(Reuters) - California voters passed a measure on Tuesday that will reduce the sentences of nonviolent offenders, potentially releasing 10,000 felons from state prisons.
Proposition 47 won the support of 59 percent of voters, California Secretary of State records show.
About 40,000 offenders could be annually affected by the new law, reported the state's Legislative Analyst's Office. State savings from the reduction in prisoner population would be used to support school truancy and dropout prevention, victim services, mental health and drug abuse treatment.

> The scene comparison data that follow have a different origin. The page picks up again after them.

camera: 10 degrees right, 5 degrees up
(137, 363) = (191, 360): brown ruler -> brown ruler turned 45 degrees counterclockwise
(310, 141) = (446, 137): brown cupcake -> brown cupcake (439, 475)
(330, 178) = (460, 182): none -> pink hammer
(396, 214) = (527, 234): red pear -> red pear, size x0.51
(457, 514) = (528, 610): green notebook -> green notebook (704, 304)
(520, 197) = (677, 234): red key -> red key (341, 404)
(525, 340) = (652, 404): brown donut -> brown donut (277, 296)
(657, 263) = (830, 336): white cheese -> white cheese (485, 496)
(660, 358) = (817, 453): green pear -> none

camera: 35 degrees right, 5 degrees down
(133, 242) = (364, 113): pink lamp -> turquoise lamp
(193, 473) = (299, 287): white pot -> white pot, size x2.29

The ballot measure had won favor among an eclectic group of supporters, including substantial financial backing from conservative B. Wayne Hughes, Jr. of the Public Storage empire; a liberal George Soros-backed philanthropic foundation; and Netflix CEO Reed Hastings.

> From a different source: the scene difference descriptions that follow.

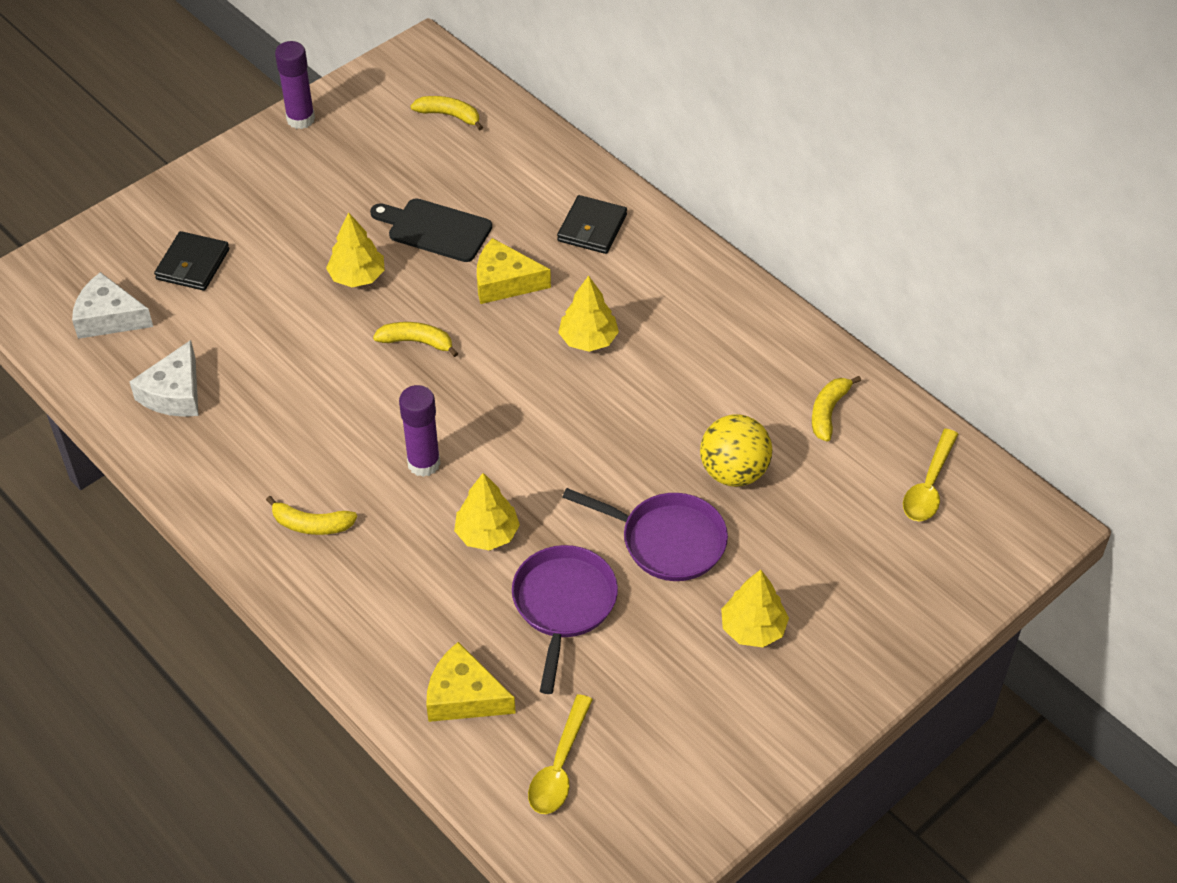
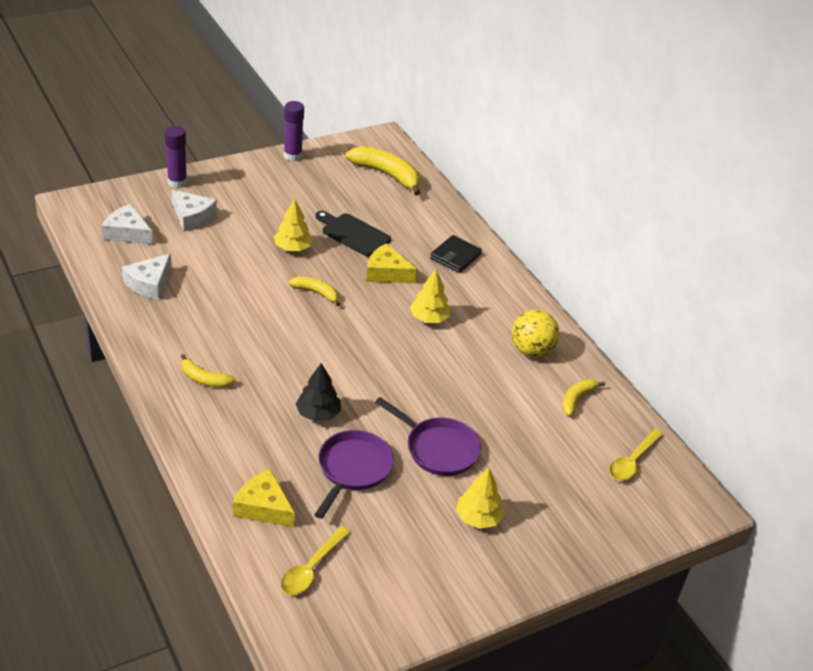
camera: 10 degrees right, 10 degrees down
(193, 264) = (192, 217): black wallet -> white cheese
(424, 463) = (292, 362): purple glue stick -> purple glue stick (177, 182)
(449, 115) = (387, 175): yellow banana -> yellow banana, size x1.80
(487, 534) = (318, 414): yellow tree -> black tree
(734, 472) = (499, 419): yellow ball -> yellow ball (531, 351)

The main opposition stemmed from law enforcement groups, although San Francisco District Attorney George Gascon and former San Diego Police Chief William Lansdowne also came out in favor of the initiative.
Supporters vastly outspent opponents by 12 to 1, according to election site Voter's Edge and Maplight, a California-based political tracking nonprofit group. Overall, supporters raised $5.2 million.
The measure reduces sentences of nonviolent property and drug crimes, such as grand theft, shoplifting, writing bad checks and check forgery and drug possession.